Within these entries, which lines include the string "para"? Copy each one.
=== Working data ===
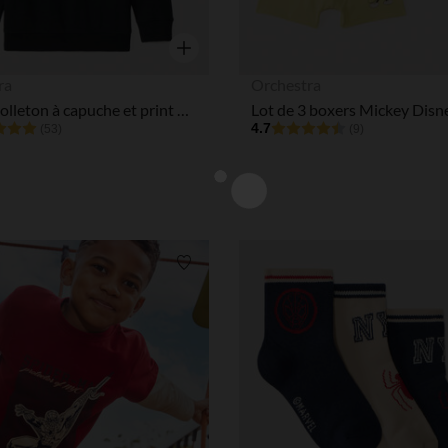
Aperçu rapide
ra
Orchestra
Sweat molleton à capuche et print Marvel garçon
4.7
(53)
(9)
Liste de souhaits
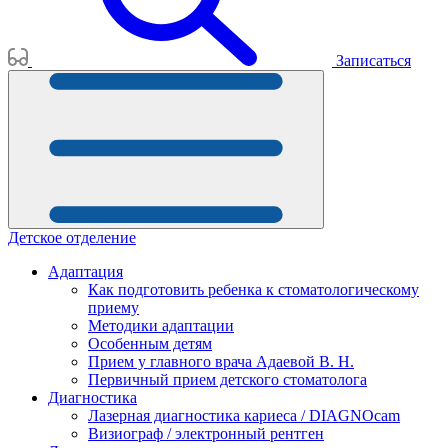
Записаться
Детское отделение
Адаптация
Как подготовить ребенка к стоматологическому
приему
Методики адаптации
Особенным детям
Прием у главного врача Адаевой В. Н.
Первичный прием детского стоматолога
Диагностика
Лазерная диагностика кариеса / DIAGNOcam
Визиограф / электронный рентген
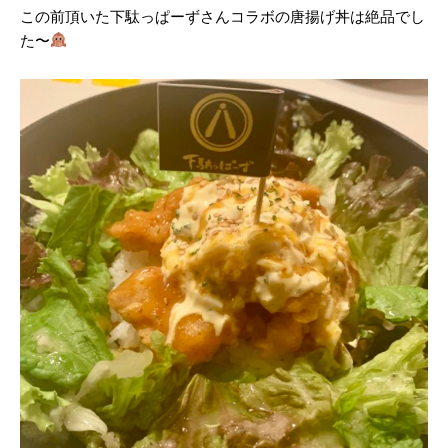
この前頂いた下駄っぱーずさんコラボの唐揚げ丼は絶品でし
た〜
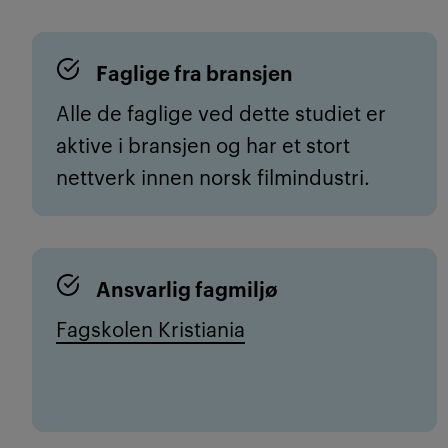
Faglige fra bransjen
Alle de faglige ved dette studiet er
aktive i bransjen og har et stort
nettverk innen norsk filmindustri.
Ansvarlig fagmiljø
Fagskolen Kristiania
===
=== Working data ===
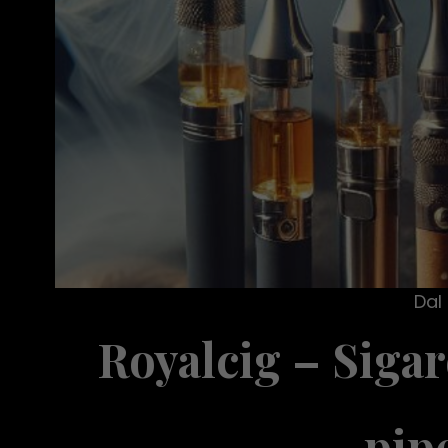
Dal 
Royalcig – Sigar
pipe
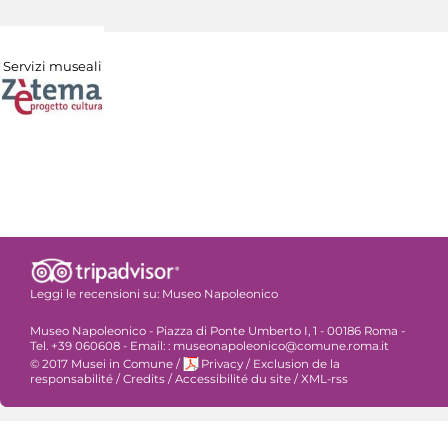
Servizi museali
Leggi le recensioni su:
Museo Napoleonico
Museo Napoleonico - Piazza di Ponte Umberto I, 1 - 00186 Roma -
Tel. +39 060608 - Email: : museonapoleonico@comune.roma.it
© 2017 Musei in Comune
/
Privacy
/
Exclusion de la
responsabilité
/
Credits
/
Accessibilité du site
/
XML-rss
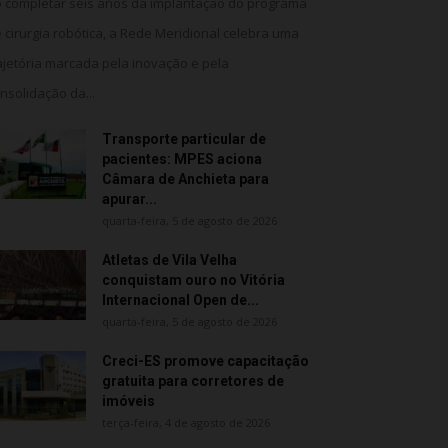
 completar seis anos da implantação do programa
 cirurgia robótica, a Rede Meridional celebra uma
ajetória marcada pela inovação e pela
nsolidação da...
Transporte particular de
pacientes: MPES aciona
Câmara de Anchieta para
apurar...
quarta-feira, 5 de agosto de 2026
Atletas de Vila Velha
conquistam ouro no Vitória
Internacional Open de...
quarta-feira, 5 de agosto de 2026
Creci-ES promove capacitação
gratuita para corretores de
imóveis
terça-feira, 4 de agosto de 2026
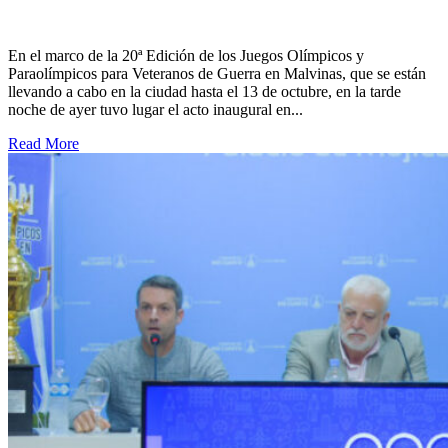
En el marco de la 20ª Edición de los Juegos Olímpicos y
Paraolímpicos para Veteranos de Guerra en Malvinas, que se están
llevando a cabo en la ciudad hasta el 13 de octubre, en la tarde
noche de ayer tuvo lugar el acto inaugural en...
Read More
===
Exercise result ::
Câmara de Anchieta para
gratuita para corretores de
Paraolímpicos para Veteranos de Guerra en Malvinas, que se están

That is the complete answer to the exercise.